Comment #0 by bearophile_hugs — 2010-09-10T15:06:37Z
It's handy to set a default random generator for randomShuffle() too, like:
void randomShuffle(Range, RandomGen = Random)(Range r, ref RandomGen gen = rndGen);
Maybe a specified (with default) random generator is useful for randomSample() too:
RandomSample!(R, RandomGen) randomSample(R, RandomGen = Random)(R r, size_t n, ref RandomGen gen = rndGen, size_t total);
Very often I need to pick a single random item from a collection. In Python for this there is the random.choice() function. I suggest to add a simple similar function to std.random too, that is semantically similar to:
randomCover(a, rndGen).front
Comment #1 by bearophile_hugs — 2010-09-12T18:56:32Z
A fourth possible idea:
RandomCover!(R, RandomGen) randomCover(R, RandomGen=Random)(R r, RandomGen gen=rndGen);
Comment #2 by bearophile_hugs — 2011-04-16T12:54:38Z
That fourth idea is also useful to avoid a little trap. This code looks correct, here randomCover() is used to act like the Python random.choice(), but here it keeps taking the same value:
import std.stdio, std.random;
void main() {
// can't be const
/*const*/ int[] data = [1, 2, 3, 4];
foreach (i; 0 .. 20) {
int r = randomCover(data, rndGen).front;
write(r, " ");
}
}
Output:
1 1 1 1 1 1 1 1 1 1 1 1 1 1 1 1 1 1 1 1
The same bug can't happen with code like this, because the random generator is not created inside the foreach scope:
import std.stdio, std.random;
void main() {
// can't be const
/*const*/ int[] data = [1, 2, 3, 4];
foreach (i; 0 .. 20) {
int r = randomCover(data).front;
// int r = choice(data); // better
write(r, " ");
}
}
Comment #3 by jens.k.mueller — 2013-02-23T05:12:55Z
How much of this request is still valid?
From the documentation I find that
1. randomShuffle has default random generator
2. same for randomSample via overloads
3. choice can be expressed via
auto choice = () => randomSample(r, 1, r.length).front;
Missing piece is randomCover with a default RandomGen.
Is this correct?
Comment #4 by bearophile_hugs — 2013-02-23T05:24:37Z
(In reply to comment #3)
> 3. choice can be expressed via
> auto choice = () => randomSample(r, 1, r.length).front;
That looks bad and it's error prone.
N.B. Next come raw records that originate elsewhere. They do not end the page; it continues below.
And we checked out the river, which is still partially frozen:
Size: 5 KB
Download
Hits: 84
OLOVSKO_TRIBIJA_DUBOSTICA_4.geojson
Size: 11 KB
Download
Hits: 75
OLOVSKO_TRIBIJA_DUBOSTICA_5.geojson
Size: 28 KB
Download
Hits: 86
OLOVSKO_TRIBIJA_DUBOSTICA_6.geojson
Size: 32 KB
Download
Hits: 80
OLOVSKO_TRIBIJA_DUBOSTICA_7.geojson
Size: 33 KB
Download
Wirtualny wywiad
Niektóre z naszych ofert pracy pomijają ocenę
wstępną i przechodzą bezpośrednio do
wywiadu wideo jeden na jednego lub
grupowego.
It's not a replacement for choice() (and you have missed the input argument r).
> Missing piece is randomCover with a default RandomGen.
Right.
Comment #5 by jens.k.mueller — 2013-02-23T05:49:23Z
(In reply to comment #4)
> (In reply to comment #3)
>
> > 3. choice can be expressed via
> > auto choice = () => randomSample(r, 1, r.length).front;
>
> That looks bad and it's error prone. It's not a replacement for choice() (and
> you have missed the input argument r).
Right.
Just for clarification. Adding
auto choice(R)(R r) { return randomSample(r, 1, r.length).front; };
would be fine?
Comment #6 by bearophile_hugs — 2013-02-23T09:45:45Z
(In reply to comment #5)
> Just for clarification. Adding
>
> auto choice(R)(R r) { return randomSample(r, 1, r.length).front; };
>
> would be fine?
When the input is an array (Random access range) I'd like it to use a items[uniform(0, $)]. So it's faster for the most common use case.
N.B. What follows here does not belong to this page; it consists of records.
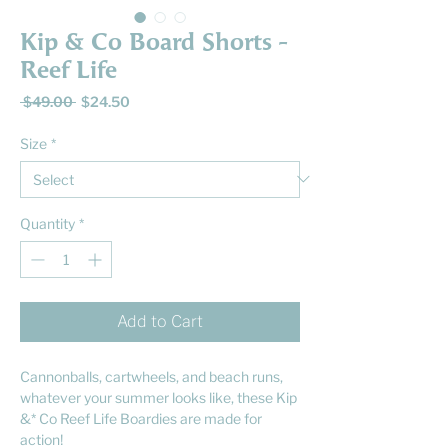
Kip & Co Board Shorts -
Reef Life
Regular
Sale
 $49.00 
$24.50
Price
Price
Size
*
Quantity
*
Add to Cart
Cannonballs, cartwheels, and beach runs,
whatever your summer looks like, these Kip
&* Co Reef Life Boardies are made for
action!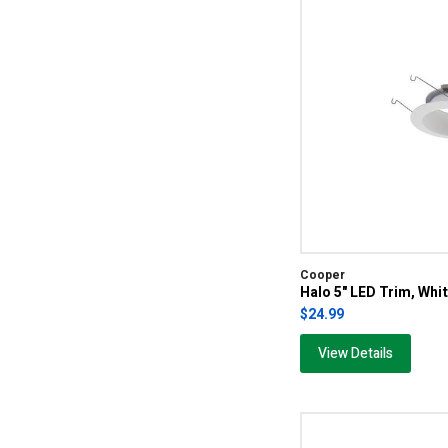
Cooper
Halo 5" LED Trim, Whi
$24.99
View Details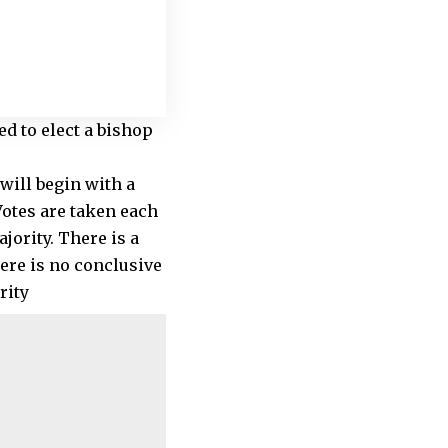
ed to elect a bishop
 will begin with a
Votes are taken each
jority. There is a
here is no conclusive
rity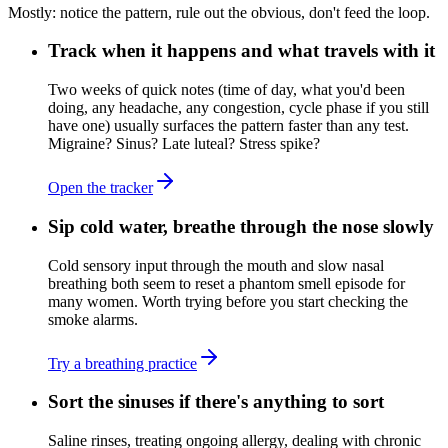
Mostly: notice the pattern, rule out the obvious, don't feed the loop.
Track when it happens and what travels with it
Two weeks of quick notes (time of day, what you'd been
doing, any headache, any congestion, cycle phase if you still
have one) usually surfaces the pattern faster than any test.
Migraine? Sinus? Late luteal? Stress spike?
Open the tracker
Sip cold water, breathe through the nose slowly
Cold sensory input through the mouth and slow nasal
breathing both seem to reset a phantom smell episode for
many women. Worth trying before you start checking the
smoke alarms.
Try a breathing practice
Sort the sinuses if there's anything to sort
Saline rinses, treating ongoing allergy, dealing with chronic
Comment #7 by bearophile_hugs — 2014-03-29T16:13:21Z
If choice returns a reference you can do:
void knuthShuffle(T)(T[] r) {
foreach_reverse (immutable i, ref ri; r[1 .. $ - 1])
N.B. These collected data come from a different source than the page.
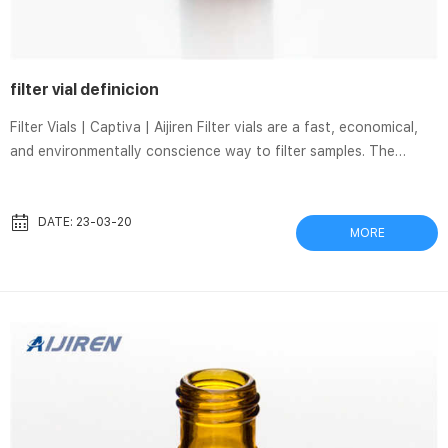
filter vial definicion
Filter Vials | Captiva | Aijiren Filter vials are a fast, economical,
and environmentally conscience way to filter samples. The
single, convenient and easy-to-use unit replaces the
combination of syringe filters, syringes, autosampler vials, septa,
and caps. With Captiva filter vials, there are fewer touchpoints
DATE: 23-03-20
MORE
in the sample journey, meaning fewer chances for contamination.
Whatman™ UniPrep™ syringeless filters | Cytiva Product
Support. UniPrep™ Syringeless Filters are preassembled filtrati...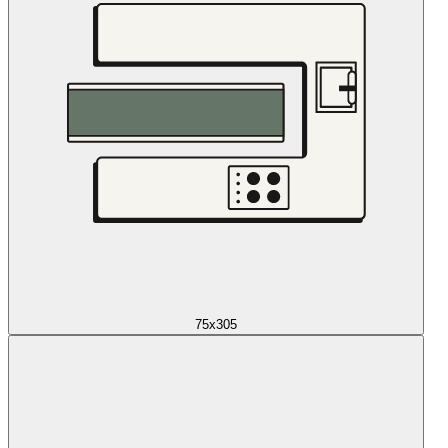
75x305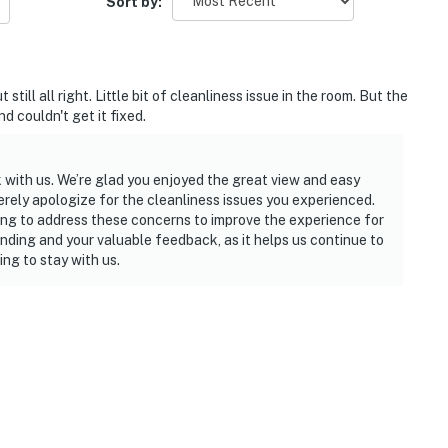
Sort by:
ll all right. Little bit of cleanliness issue in the room. But the
d couldn't get it fixed.
 with us. We’re glad you enjoyed the great view and easy
rely apologize for the cleanliness issues you experienced.
ing to address these concerns to improve the experience for
nding and your valuable feedback, as it helps us continue to
ng to stay with us.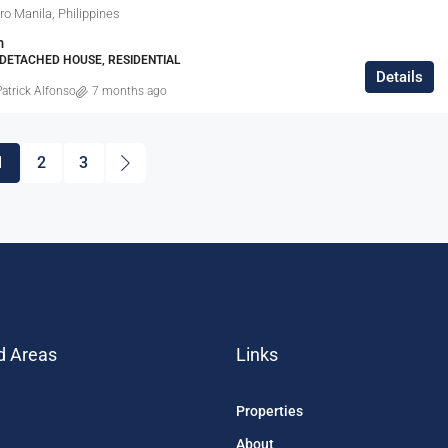
tro Manila, Philippines
m
E DETACHED HOUSE, RESIDENTIAL
Details
atrick Alfonso
7 months ago
1
2
3
d Areas
Links
Properties
About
r[0 .. i + 1].choice.swap(ri);
}
Comment #8 by andrei — 2016-10-14T12:46:22Z
Adding some of my own:
* uniform!int should give a uniform, full-range int. Same of course for all integral types.
* uniform!bool should give a random bit (economically, i.e. generate a new 64-bit number every 64 calls)
* uniform!double should give a double in the range [0.0, 1.0). Or is [0.0, 1.0] more appropriate?
* uniform!(int[])(30) should return an array of 30 integers
* uniform!string(30) should return a uniform string of 30... bytes or code points?